(Provided text)
------------------------

Opinion
NO. 3:06-cv-508-RJC-DSC.
January 7, 2010
ORDER
THIS MATTER is before the Court pursuant to plaintiff's motion to confirm arbitration award, for summary judgment as to injunctive relief, and for an award of attorneys' fees and costs (Doc. No. 96), defendants' response (Doc. No. 99), and plaintiff's reply (Doc. No. 100).
The Court adopts the facts as recited in the Court's Preliminary Injunction Order ("Injunction Order") entered on August 9, 2007 (Doc. No. 44) for purposes of this Order.
I. PROCEDURAL HISTORY
On December 15, 2006, the National League of Junior Cotillions, Inc. ("NLJC") filed a lawsuit against Christy Porter ("Christy") and the Colorado Junior Cotillion ("CJC") (collectively "the defendants"), alleging claims for copyright and trademark infringement, unfair competition, breach of contract, conversion, unfair and deceptive trade practices, and fraud. The NLJC also requested the issuance of a preliminary injunction. On August 9, 2007, the Court enjoined the defendants from using the Parent's Reception Invitation and CJC's emblem for the duration of this action. (Doc. No. 44). The Court also enjoined Christy from competing within the "Restricted Area" for the term provided in the parties' License Agreement. The Fourth Circuit affirmed the Court's Order on appeal. (Doc. No. 94).

------------------------

(Written task 1) Reproduce the court order above in full, word for word.
The court order and the rows that follow are unrelated to each other.

(Dataset records)
------------------------

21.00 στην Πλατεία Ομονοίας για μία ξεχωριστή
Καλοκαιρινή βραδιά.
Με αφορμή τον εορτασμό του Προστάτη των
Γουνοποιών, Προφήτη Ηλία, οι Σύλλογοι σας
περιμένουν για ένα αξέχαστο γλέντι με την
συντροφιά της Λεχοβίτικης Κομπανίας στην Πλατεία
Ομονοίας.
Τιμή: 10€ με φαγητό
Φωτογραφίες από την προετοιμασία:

------------------------

(Written task 2) Write out all of the rows above without changing anything.

(Written solution 1)
Opinion
NO. 3:06-cv-508-RJC-DSC.
January 7, 2010
ORDER
THIS MATTER is before the Court pursuant to plaintiff's motion to confirm arbitration award, for summary judgment as to injunctive relief, and for an award of attorneys' fees and costs (Doc. No. 96), defendants' response (Doc. No. 99), and plaintiff's reply (Doc. No. 100).
The Court adopts the facts as recited in the Court's Preliminary Injunction Order ("Injunction Order") entered on August 9, 2007 (Doc. No. 44) for purposes of this Order.
I. PROCEDURAL HISTORY
On December 15, 2006, the National League of Junior Cotillions, Inc. ("NLJC") filed a lawsuit against Christy Porter ("Christy") and the Colorado Junior Cotillion ("CJC") (collectively "the defendants"), alleging claims for copyright and trademark infringement, unfair competition, breach of contract, conversion, unfair and deceptive trade practices, and fraud. The NLJC also requested the issuance of a preliminary injunction. On August 9, 2007, the Court enjoined the defendants from using the Parent's Reception Invitation and CJC's emblem for the duration of this action. (Doc. No. 44). The Court also enjoined Christy from competing within the "Restricted Area" for the term provided in the parties' License Agreement. The Fourth Circuit affirmed the Court's Order on appeal. (Doc. No. 94).

(Written solution 2)
21.00 στην Πλατεία Ομονοίας για μία ξεχωριστή
Καλοκαιρινή βραδιά.
Με αφορμή τον εορτασμό του Προστάτη των
Γουνοποιών, Προφήτη Ηλία, οι Σύλλογοι σας
περιμένουν για ένα αξέχαστο γλέντι με την
συντροφιά της Λεχοβίτικης Κομπανίας στην Πλατεία
Ομονοίας.
Τιμή: 10€ με φαγητό
Φωτογραφίες από την προετοιμασία:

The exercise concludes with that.